We describe the APC as the precision controller helping the control room operators, and Carbon Re as the adaptive layer that supports process engineers. The results from combined roll-outs with ABB and Carbon Re are:
• 4–6% reduction in specific heat consumption
• 60–80% reduction in process variability
• 10–70 kg less CO₂ per tonne of cement
Together, EO and Carbon Re deliver significantly better performance– faster, smarter, and more adaptive cement production.
Fuel cost savings and carbon emission reductions at Heidelberg Materials Mokra Plant
To measure the results of Carbon Re in closed loop control at Heidelberg Materials Mokra Plant in Czechia, a month on/month off test was conducted. During this period the plant observed:
• 4.1% reduction in fuel cost index;
• 4.5kg/tonne of clinker (~2%) reduction in fuel-derived carbon emissions;
• A 33% reduction in C3S variance in the first month of operation.

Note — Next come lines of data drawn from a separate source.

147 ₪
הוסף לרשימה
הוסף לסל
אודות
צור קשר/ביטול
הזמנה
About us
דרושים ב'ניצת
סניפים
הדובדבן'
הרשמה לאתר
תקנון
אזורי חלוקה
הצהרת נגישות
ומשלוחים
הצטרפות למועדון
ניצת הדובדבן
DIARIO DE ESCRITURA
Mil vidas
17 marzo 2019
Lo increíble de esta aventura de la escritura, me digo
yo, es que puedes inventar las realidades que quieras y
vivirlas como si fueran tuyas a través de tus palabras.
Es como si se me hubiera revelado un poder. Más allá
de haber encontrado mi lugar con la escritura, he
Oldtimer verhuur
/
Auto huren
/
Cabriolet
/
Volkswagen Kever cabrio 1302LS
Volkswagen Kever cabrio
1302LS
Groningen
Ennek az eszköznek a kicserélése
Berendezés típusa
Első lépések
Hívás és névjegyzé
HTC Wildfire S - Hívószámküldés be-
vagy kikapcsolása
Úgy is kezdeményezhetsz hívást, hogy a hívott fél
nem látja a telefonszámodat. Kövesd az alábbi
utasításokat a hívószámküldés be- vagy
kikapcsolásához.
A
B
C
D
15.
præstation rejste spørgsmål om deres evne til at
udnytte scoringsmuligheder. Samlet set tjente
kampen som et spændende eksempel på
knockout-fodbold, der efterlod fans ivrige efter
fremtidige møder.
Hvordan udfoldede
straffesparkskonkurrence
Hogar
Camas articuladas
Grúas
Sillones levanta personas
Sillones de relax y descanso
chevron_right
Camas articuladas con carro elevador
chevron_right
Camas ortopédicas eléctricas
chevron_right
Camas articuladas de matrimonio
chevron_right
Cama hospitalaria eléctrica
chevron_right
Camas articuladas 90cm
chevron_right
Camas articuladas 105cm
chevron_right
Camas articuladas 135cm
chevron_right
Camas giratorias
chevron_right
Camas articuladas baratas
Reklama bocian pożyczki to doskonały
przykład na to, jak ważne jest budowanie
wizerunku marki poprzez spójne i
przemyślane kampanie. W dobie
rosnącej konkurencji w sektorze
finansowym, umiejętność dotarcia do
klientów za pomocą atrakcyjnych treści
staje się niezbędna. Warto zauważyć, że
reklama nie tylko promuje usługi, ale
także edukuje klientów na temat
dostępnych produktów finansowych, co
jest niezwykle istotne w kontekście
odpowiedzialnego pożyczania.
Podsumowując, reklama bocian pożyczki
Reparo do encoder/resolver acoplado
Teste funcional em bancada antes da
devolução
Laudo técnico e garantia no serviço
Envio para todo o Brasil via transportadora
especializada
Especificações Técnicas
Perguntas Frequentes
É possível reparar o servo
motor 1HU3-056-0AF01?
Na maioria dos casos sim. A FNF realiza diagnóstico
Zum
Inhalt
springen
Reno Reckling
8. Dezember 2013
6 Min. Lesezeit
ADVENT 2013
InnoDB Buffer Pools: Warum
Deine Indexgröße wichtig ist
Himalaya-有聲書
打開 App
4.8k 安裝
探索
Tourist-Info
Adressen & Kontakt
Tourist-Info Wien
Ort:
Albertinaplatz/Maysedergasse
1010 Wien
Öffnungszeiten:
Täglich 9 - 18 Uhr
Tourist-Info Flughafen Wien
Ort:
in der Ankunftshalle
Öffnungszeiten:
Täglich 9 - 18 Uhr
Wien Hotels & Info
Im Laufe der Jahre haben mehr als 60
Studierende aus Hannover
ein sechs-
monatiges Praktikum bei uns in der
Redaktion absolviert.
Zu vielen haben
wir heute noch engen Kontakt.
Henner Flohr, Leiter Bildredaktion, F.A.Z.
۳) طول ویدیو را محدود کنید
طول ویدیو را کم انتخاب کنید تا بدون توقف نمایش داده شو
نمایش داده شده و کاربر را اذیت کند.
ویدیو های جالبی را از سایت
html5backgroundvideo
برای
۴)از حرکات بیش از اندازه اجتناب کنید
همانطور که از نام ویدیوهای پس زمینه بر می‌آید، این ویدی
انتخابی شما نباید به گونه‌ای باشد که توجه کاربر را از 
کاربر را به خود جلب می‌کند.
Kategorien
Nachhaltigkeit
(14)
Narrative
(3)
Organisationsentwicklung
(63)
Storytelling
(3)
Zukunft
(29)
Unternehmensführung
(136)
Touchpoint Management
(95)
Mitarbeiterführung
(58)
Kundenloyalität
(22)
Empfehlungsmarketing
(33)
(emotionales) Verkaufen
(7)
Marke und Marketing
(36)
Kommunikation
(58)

These results were validated by comparing fuel inventories from the Carbon Re on month with those from the previous month before the system was implemented. Since the installation of Carbon Re, the plant targets adjusted to increasing alternative fuel use above its current 86% thermal substitute rate. With Carbon Re adjusted to this objective alternative fuel use increased by an additional 3.5%. The plant has continued to use Carbon Re and is continuing to roll out new features on top of the existing models.
Road to decarbonisation
In conclusion, digital technologies are revolutionising cement plants and setting the stage for a more sustainable future. By embracing a combination of digitalisation and AI, the cement industry is transforming the challenge of inefficiencies and high energy consumption into an opportunity to achieve higher levels of product quality and productivity.
Today, Carbon Re reduces fuel-derived carbon emissions by up to 5% – saving up to 30,000 tonnes of CO₂ per year at a 2Mt/year plant. These efforts not only help our customers meet their emissions targets today but also prepare the industry for the future.
There is still time to make a substantial impact in the fight against climate change, to slow its progression, and in some cases, even reverse its effects. The cement industry has a critical role to play; addressing climate change is both a moral imperative and a smart business decision.
Fuel prices are confidential and fuel cost volatility makes estimating overall fuel cost impact difficult. Therefore, the relative costs above per GJ were used to create a fuel cost index to determine bottom-line impact: RDF: 100% (baseline), Tyres: 120%, Sewage Sludge: 120%, Animal Meal: 200%, Coal: 300%, Heavy Fuel Oil (HGD): 500%, Natural Gas: 500%.
Carbon Re is committed to reducing carbon emissions on a gigatonne scale, driven by a passionate, multi-disciplinary team of Process Engineers and AI Experts who possess a deep understanding of cement production processes. Moreover, Carbon Re’s collaboration with industry leaders like FLSmidth and ABB are expanding access to AI-driven operational savings, empowering more cement producers to address the dual challenges of cutting carbon emissions and managing rising fuel costs. As the industry moves forward, it is clear that leveraging these advanced digital tools is not only beneficial for business but essential for a sustainable future.
Looking forward, AI will be essential for making Carbon Capture and Storage (CCS) viable in cement production. AI-driven process optimisation can stabilise and control flue gas emissions, making CCS more technically and economically feasible. This is a crucial step towards a more sustainable and resilient cement industry and supports the broader transition to CCS.
Any way you look at it, cement plants investing in AI are setting themselves up for a net zero industry and future-proofing operations.